Directive: Pick out each line in the records below that contains the string "Shows" with matching letter case, and copy those lines.

>> START Dataset records

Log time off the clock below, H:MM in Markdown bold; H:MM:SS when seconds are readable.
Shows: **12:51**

>> END Dataset records
>> START Dataset records

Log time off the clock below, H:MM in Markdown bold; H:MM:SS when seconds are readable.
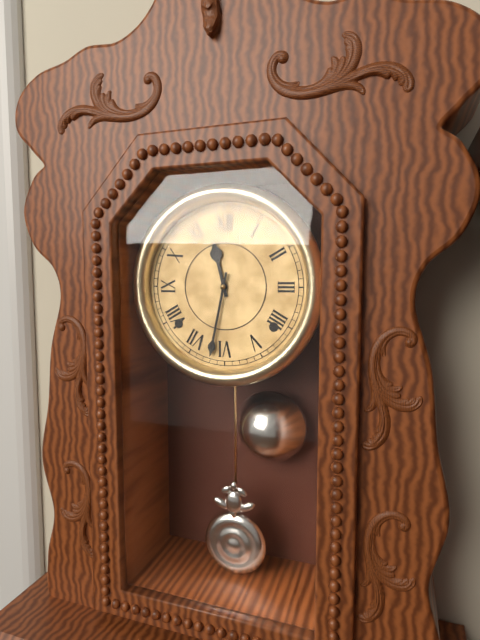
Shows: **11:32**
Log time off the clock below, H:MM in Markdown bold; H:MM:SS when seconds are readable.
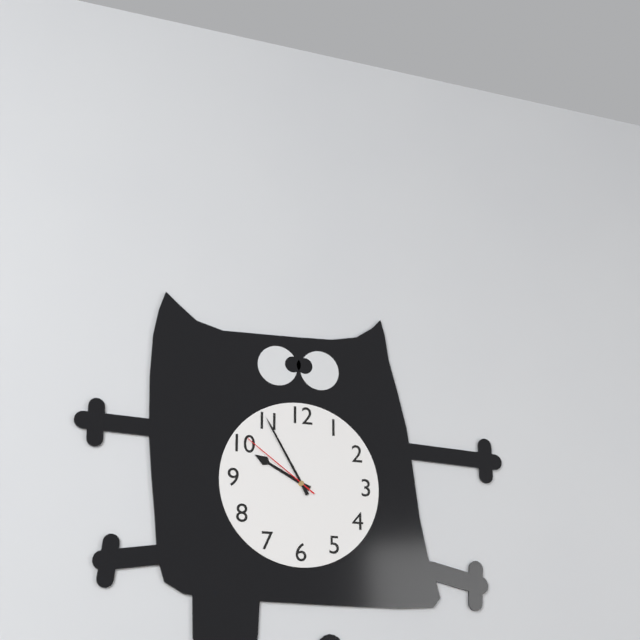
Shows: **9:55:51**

>> END Dataset records
>> START Dataset records

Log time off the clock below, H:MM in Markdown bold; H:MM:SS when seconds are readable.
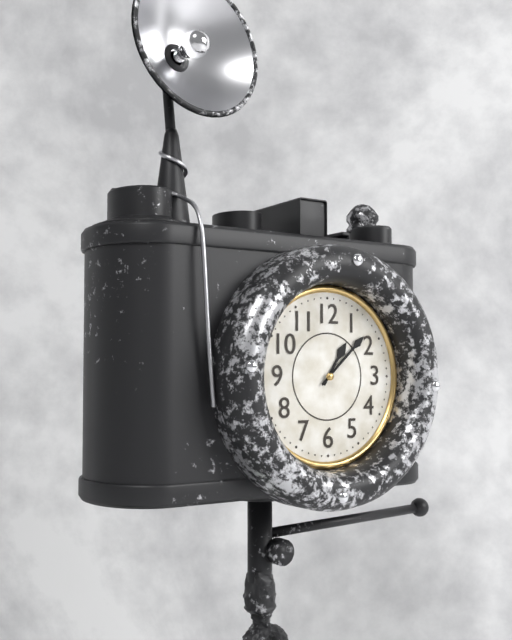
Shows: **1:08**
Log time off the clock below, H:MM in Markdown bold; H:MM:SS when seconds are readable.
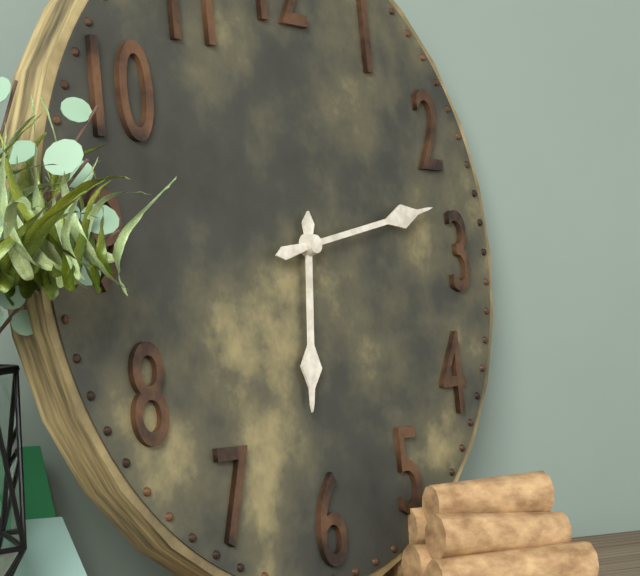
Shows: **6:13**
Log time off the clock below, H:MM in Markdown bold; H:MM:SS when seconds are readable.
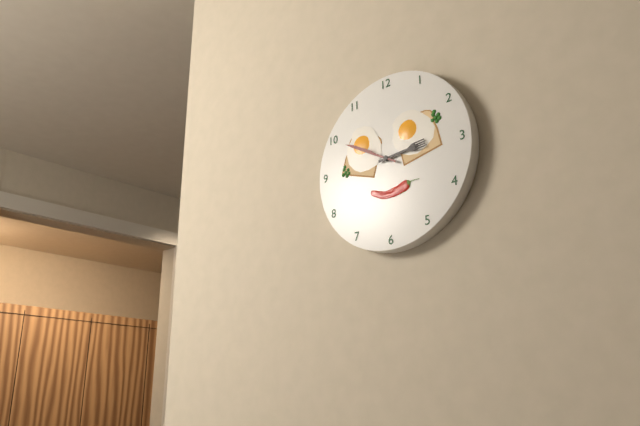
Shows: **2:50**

>> END Dataset records

Response to the exercise:
Shows: **12:51**
Shows: **11:32**
Shows: **9:55:51**
Shows: **1:08**
Shows: **6:13**
Shows: **2:50**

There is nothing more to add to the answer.